I’m excited by a connection between blogging and feminism that my friend Badgerbag made during the last panel I was on at WisCon 29, Can We be Equal on the Web.
The conversation had turned to writer’s blogs and exposing the ‘cutting room floor’ in the process. My friend badgerbag told us about how documenting your process and your mistakes is part of feminist practice.
Her comment reminded me of Tim Bray’s call for technology bloggers to write up their mistakes:
I just wasted some time by making a real dumb mistake in my unit testing setup, and I think that when tech bloggers do this they should publish the details, because wisdom is in large part the knowledge of how to avoid doing dumb things, and thus grows globally as a function of the published inventory of stupid mistakes.
I’ve written about misadventures with LibXML2, dates in JavaScript, and ought to make it part of my regular practice.

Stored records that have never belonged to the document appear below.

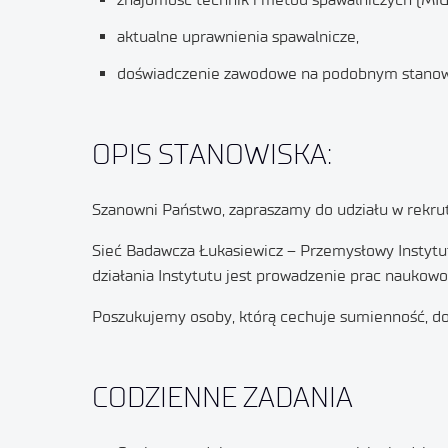
aktualne uprawnienia spawalnicze,
doświadczenie zawodowe na podobnym stanowi
OPIS STANOWISKA:
Szanowni Państwo, zapraszamy do udziału w rekrut
Sieć Badawcza Łukasiewicz – Przemysłowy Instytut
działania Instytutu jest prowadzenie prac naukow
Poszukujemy osoby, którą cechuje sumienność, do
CODZIENNE ZADANIA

I mentioned Tim’s post on blogging mistakes to badgerbag after the panel. She was pleased, and said “faked perfection is a tool of hierarchies, a way for power to mask the routes to power by withholding information.”
Badgerbag mentioned a couple of other sources:
- Paul Feyerabend’s Against Method. Badgerbag says: “Much of the cleanness of the scientific method in research is due to covering up mistakes and fallacies in thought process and presenting as if [the] conclusions were reached neatly.”
- Sayantani DasGupta’s Reinventing the Feminist Wheel: an essay arguing that feminists must constantly reinvent feminism as the status quo changes.
And I see that Tim’s working his way through pancakes and JXTA.